Cork County Board is to contact the GAA’s financial director Ger Mulryan asking for an alternative proposal regarding the association’s loss-of-wages cover to be considered prior to a vote on the matter.
Ordinarily, the €8m needed for the GAA’s player-injury fund is covered by €6m from the collection of annual club premiums and €2m from gate receipts but the shortage of games over the past year has resulted in a shortfall.
At a specially convened remotely-held county board meeting on Tuesday night, delegates were presented with two options from Central Council to meet the deficit – option 1 being a 25 percent increase on the current premium each club pays (€1,000 per adult team) and option 2 representing €30 per adult player in a club or €50 on an individual basis if a club was not willing to take part. Central Council delegates had been informed that votes had to be registered by this Friday, May 28 so that the policy could commence from June 1.
However, there was almost unanimous dissent among delegates, not least due to the short notice given and the lack of options. Kilworth’s Liam Kenny described the move as “absolutely shocking”.
“They’ve run the clock down to the 11th hour and looked for a decision in five minutes, knowing that we’d be put to the pin of our collars. We’ve rowed in and not rocked the boat, the opposite of what I said we should have done when this was discussed previously.
Kenny continued by saying that Croke Park had “abdicated their responsibility, this was buried on page 17 of the correspondence and very few would have known it was there. I’m disappointed with us as Cork and with HQ more.
“We let them play the game of getting up to the time-line and giving out two options, which abdicates responsibility. Nero has been fiddling with Rome burning and I would call on every club in the country en bloc to decide that we shouldn’t put our players on the field until something more appropriate is put to us.

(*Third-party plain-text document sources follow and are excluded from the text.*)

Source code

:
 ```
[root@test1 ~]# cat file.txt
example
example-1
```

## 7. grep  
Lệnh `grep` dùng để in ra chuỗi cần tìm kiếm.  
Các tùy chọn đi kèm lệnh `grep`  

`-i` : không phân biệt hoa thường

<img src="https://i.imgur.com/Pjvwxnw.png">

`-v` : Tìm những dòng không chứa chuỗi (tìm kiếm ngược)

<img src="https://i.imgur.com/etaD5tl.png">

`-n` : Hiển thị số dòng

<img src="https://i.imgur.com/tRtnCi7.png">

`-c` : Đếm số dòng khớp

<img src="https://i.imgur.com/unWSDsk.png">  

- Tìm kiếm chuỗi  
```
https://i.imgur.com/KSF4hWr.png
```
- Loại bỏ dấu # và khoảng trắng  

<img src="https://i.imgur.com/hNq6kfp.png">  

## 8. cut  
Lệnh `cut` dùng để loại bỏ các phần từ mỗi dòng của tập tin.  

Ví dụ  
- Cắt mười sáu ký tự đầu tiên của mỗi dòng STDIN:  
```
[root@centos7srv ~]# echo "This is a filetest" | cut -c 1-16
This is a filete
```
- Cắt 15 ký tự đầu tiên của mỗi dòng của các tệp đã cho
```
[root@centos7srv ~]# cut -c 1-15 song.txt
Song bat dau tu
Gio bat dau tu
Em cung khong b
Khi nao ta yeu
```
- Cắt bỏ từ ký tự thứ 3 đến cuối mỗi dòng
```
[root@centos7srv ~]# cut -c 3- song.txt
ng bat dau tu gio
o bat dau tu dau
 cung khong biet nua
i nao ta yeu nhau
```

“I’m extremely disappointed that the new president [Larry McCarthy] was in on some of these discussions and didn’t pick up on the sentiment. Stevie Wonder could see this coming – run it down to the last minute and present options that suit yourself and let them pick one of them.”

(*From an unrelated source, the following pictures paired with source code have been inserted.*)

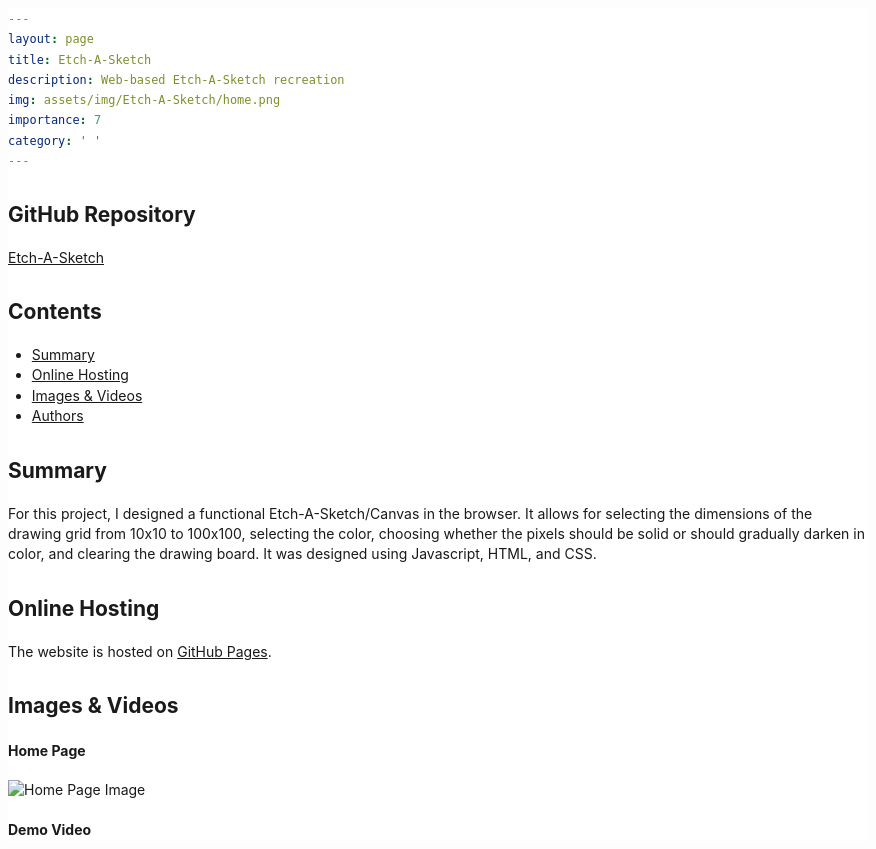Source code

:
 ```yaml
---
layout: page
title: Etch-A-Sketch
description: Web-based Etch-A-Sketch recreation
img: assets/img/Etch-A-Sketch/home.png
importance: 7
category: ' '
---
```



## GitHub Repository
[Etch-A-Sketch](https://github.com/Matt-McAuley/Etch-A-Sketch)

<div class="small-space"></div>

## Contents

- [Summary](#summary)
- [Online Hosting](#online-hosting)
- [Images & Videos](#images--videos)
- [Authors](#authors)

<div class="small-space"></div>

## Summary
For this project, I designed a functional Etch-A-Sketch/Canvas in the browser. It allows for selecting the dimensions 
of the drawing grid from 10x10 to 100x100, selecting the color, choosing whether the pixels should be solid or should 
gradually darken in color, and clearing the drawing board. It was designed using Javascript, HTML, and CSS.

<div class="small-space"></div>

## Online Hosting
The website is hosted on [GitHub Pages](https://matt-mcauley.github.io/Etch-A-Sketch).

<div class="small-space"></div>

## Images & Videos

<div class="small-space"></div>

#### Home Page
<img src="https://matt-mcauley.github.io/assets/img/Etch-A-Sketch/home.png" alt="Home Page Image" style="width: 95%">

<div class="small-space"></div>

#### Demo Video
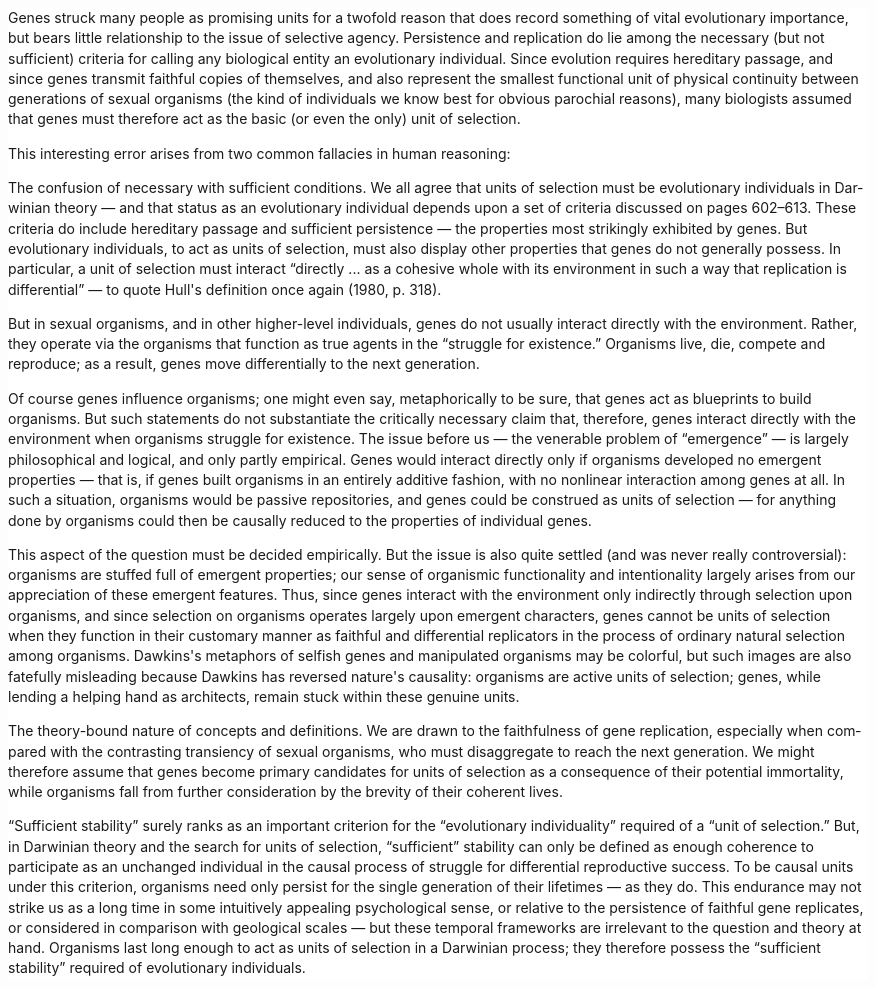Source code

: Genes struck many people as promising units for a twofold reason that does record something of vital evolutionary importance, but bears little rela­tionship to the issue of selective agency. Persistence and replication do lie among the necessary (but not sufficient) criteria for calling any biological en­tity an evolutionary individual. Since evolution requires hereditary passage, and since genes transmit faithful copies of themselves, and also represent the smallest functional unit of physical continuity between generations of sexual organisms (the kind of individuals we know best for obvious parochial rea­sons), many biologists assumed that genes must therefore act as the basic (or even the only) unit of selection.

This interesting error arises from two common fallacies in human rea­soning:

The confusion of necessary with sufficient conditions. We all agree that units of selection must be evolutionary individuals in Dar­winian theory — and that status as an evolutionary individual depends upon a set of criteria discussed on pages 602–613. These criteria do include hereditary passage and sufficient persistence — the properties most strikingly exhib­ited by genes. But evolutionary individuals, to act as units of selection, must also display other properties that genes do not generally possess. In particu­lar, a unit of selection must interact “directly ... as a cohesive whole with its environment in such a way that replication is differential” — to quote Hull's definition once again (1980, p. 318).

But in sexual organisms, and in other higher-level individuals, genes do not usually interact directly with the environment. Rather, they operate via the organisms that function as true agents in the “struggle for existence.” Organ­isms live, die, compete and reproduce; as a result, genes move differentially to the next generation.

Of course genes influence organisms; one might even say, metaphorically to be sure, that genes act as blueprints to build organisms. But such statements do not substantiate the critically necessary claim that, therefore, genes inter­act directly with the environment when organisms struggle for existence. The issue before us — the venerable problem of “emergence” — is largely philo­sophical and logical, and only partly empirical. Genes would interact directly only if organisms developed no emergent properties — that is, if genes built or­ganisms in an entirely additive fashion, with no nonlinear interaction among genes at all. In such a situation, organisms would be passive repositories, and genes could be construed as units of selection — for anything done by organ­isms could then be causally reduced to the properties of individual genes.

This aspect of the question must be decided empirically. But the issue is also quite settled (and was never really controversial): organisms are stuffed full of emergent properties; our sense of organismic functionality and intentionality largely arises from our appreciation of these emergent features. Thus, since genes interact with the environment only indirectly through selection upon organisms, and since selection on organisms operates largely upon emergent characters, genes cannot be units of selection when they function in their customary manner as faithful and differential replicators in the process of or­dinary natural selection among organisms. Dawkins's metaphors of selfish genes and manipulated organisms may be colorful, but such images are also fatefully misleading because Dawkins has reversed nature's causality: organ­isms are active units of selection; genes, while lending a helping hand as archi­tects, remain stuck within these genuine units.

The theory-bound nature of concepts and definitions. We are drawn to the faithfulness of gene replication, especially when com­pared with the contrasting transiency of sexual organisms, who must disag­gregate to reach the next generation. We might therefore assume that genes become primary candidates for units of selection as a consequence of their potential immortality, while organisms fall from further consideration by the brevity of their coherent lives.

“Sufficient stability” surely ranks as an important criterion for the “evolu­tionary individuality” required of a “unit of selection.” But, in Darwinian theory and the search for units of selection, “sufficient” stability can only be defined as enough coherence to participate as an unchanged individual in the causal process of struggle for differential reproductive success. To be causal units under this criterion, organisms need only persist for the single genera­tion of their lifetimes — as they do. This endurance may not strike us as a long time in some intuitively appealing psychological sense, or relative to the per­sistence of faithful gene replicates, or considered in comparison with geologi­cal scales — but these temporal frameworks are irrelevant to the question and theory at hand. Organisms last long enough to act as units of selection in a Darwinian process; they therefore possess the “sufficient stability” required of evolutionary individuals.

Freemount’s John O’Flynn agreed with Kenny and suggested that a third option should be explored.
“There was an effort put in with the options,” he said, “but the obvious option is that the insurance runs from June 1-Decmber 31 and covers loss of wages. Effectively, you start next year and pay the premium. This is just a mechanism for getting in cash.”
Cork County Board secretary Kevin O’Donovan acknowledged correspondence received from Aghabullogue, Ballydesmond, Bandon, Bantry Blues, Boherbue, Carrigtwohill, Charleville, Dohenys, Kilworth, St Finbarr’s and Youghal, with the responses varying from those absolutely against both options to those favouring option 1.
However, Douglas delegate Der O’Regan did say that his club would have a preference for option 2.
Cork’s Central Council delegate Tracey Kennedy said that there was a concern among some delegates that option 2 would mean a move away from loss of wages being part of the injuries fund.
She said that the GAA had been asked about other options and the reply was these were the two available. “The onus is on us to take a position,” she said. “I don’t know what other way there is to convey anger but there’ll be a vote anyway.”
That view was endorsed by chairman Marc Sheehan, who said that he didn’t think there was an appetite at national level for the issue to be reconsidered. “We’ve done as much as we can to try to avoid a decision being taken on Friday,” he said. “It would be remiss not to have a position when other counties will.”
Donie O’Mahony (Kilbrin) described himself as “appalled” at how Croke Park were misreading what clubs were thinking, especially as those clubs had suffered during the pandemic and had a low capacity to recover. Players – club administrators of the future – were being neglected, he said.
Carrigtwohill’s Peter Horgan lamented what he called a PR disaster. “Croke Park could have told us the options in January but they waited until the very last week and we have to find some decision for our players.” Liam Ó Laochdha (Youghal) said that “Páirc an Chrócaigh showed that they have lost touch with the ordinary membership”.
Carbery divisional board vice-chairman Aidan O’Rourke felt that the GAA had sufficient finances to cover the shortfall for the rest of the year and he agreed with John O’Flynn’s suggestion that the policy start afresh for 2022.
It was agreed that secretary Kevin O’Donovan would contact Ger Mulryan seeking a response to John O’Flynn’s proposal prior to a vote being taken on Friday.